* [Problems to work on]:
a) In the mailing-list message, substitute "input_value" for "octave_value" in the part that opens with the words "On 12/18/2012 07:46" and closes with "the octave_java class?", then write out that part again.
b) According to the mailing-list message, what class did Rik verify the object to be?

Date: Tue, 18 Dec 2012 08:17:36 -0800

On 12/18/2012 07:46 AM, John W. Eaton wrote:
> On 17-Dec-2012, Michael Goffioul wrote:
>
> | On Mon, Dec 17, 2012 at 5:43 PM, Rik <address@hidden> wrote:
> | 
> |     12/17/12
> |    
> |     John,
> |    
> |     I have an octave_value that is the input to a DEFUN function.  I have
> |     verified that the object is in fact of class "octave_java".  Is there an
> |     easy way to interpret the octave_value as being of class octave_java and
> |     calling a method from the octave_java class?
> |    
> |     Or is the real, but longer way, to declare a new function in ov-base.h
> |     that
> |     performs the interpretation.  And then in the DEFUN function I need to
> |     declare a new instance of the octave_java class.

[Data items]
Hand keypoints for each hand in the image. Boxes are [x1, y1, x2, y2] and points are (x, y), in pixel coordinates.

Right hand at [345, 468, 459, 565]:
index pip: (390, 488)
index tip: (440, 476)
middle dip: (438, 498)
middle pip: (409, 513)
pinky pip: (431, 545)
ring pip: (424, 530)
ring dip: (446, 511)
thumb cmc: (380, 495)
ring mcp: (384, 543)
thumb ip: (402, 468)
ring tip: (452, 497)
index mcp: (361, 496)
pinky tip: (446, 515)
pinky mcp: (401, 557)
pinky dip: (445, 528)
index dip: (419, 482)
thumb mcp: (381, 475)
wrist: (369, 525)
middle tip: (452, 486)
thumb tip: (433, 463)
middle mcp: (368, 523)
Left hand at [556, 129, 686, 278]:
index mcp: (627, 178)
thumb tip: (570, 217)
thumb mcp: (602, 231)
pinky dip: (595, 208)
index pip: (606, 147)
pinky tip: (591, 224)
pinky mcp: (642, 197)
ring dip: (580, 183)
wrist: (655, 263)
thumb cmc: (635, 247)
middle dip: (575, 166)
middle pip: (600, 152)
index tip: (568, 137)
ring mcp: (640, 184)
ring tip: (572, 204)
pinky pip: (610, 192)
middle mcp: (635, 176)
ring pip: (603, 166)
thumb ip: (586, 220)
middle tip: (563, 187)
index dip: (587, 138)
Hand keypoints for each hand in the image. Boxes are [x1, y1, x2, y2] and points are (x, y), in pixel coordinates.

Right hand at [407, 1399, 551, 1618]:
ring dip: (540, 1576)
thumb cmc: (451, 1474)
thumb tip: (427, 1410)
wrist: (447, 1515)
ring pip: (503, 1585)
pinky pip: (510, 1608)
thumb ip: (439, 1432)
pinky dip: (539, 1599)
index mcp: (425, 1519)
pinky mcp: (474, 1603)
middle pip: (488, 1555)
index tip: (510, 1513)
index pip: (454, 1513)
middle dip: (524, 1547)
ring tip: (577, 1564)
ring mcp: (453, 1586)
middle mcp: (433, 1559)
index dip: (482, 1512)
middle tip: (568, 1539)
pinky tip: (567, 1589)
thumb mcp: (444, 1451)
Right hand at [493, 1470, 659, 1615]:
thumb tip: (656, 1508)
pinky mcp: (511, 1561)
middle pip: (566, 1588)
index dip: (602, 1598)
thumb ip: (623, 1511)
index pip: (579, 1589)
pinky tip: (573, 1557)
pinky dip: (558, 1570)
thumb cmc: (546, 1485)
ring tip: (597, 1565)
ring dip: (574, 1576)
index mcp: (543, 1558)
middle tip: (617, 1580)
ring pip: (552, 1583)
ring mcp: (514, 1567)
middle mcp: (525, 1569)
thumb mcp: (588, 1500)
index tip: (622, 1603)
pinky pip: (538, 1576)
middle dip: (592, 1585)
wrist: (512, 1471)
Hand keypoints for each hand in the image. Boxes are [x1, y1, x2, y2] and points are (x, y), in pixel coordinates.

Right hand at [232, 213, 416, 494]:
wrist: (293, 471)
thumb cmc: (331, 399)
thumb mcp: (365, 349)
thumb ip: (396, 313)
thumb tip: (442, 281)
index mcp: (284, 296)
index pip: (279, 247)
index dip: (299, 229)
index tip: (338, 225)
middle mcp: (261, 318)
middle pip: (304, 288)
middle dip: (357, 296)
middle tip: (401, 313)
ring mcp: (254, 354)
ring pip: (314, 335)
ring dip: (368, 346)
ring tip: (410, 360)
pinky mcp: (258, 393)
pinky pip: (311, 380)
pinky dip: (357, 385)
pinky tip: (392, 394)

* [Outputs in order]:
a)
On 12/18/2012 07:46 AM, John W. Eaton wrote:
> On 17-Dec-2012, Michael Goffioul wrote:
>
> | On Mon, Dec 17, 2012 at 5:43 PM, Rik <address@hidden> wrote:
> | 
> |     12/17/12
> |    
> |     John,
> |    
> |     I have an input_value that is the input to a DEFUN function.  I have
> |     verified that the object is in fact of class "octave_java".  Is there an
> |     easy way to interpret the input_value as being of class octave_java and
> |     calling a method from the octave_java class?

b) The class "octave_java".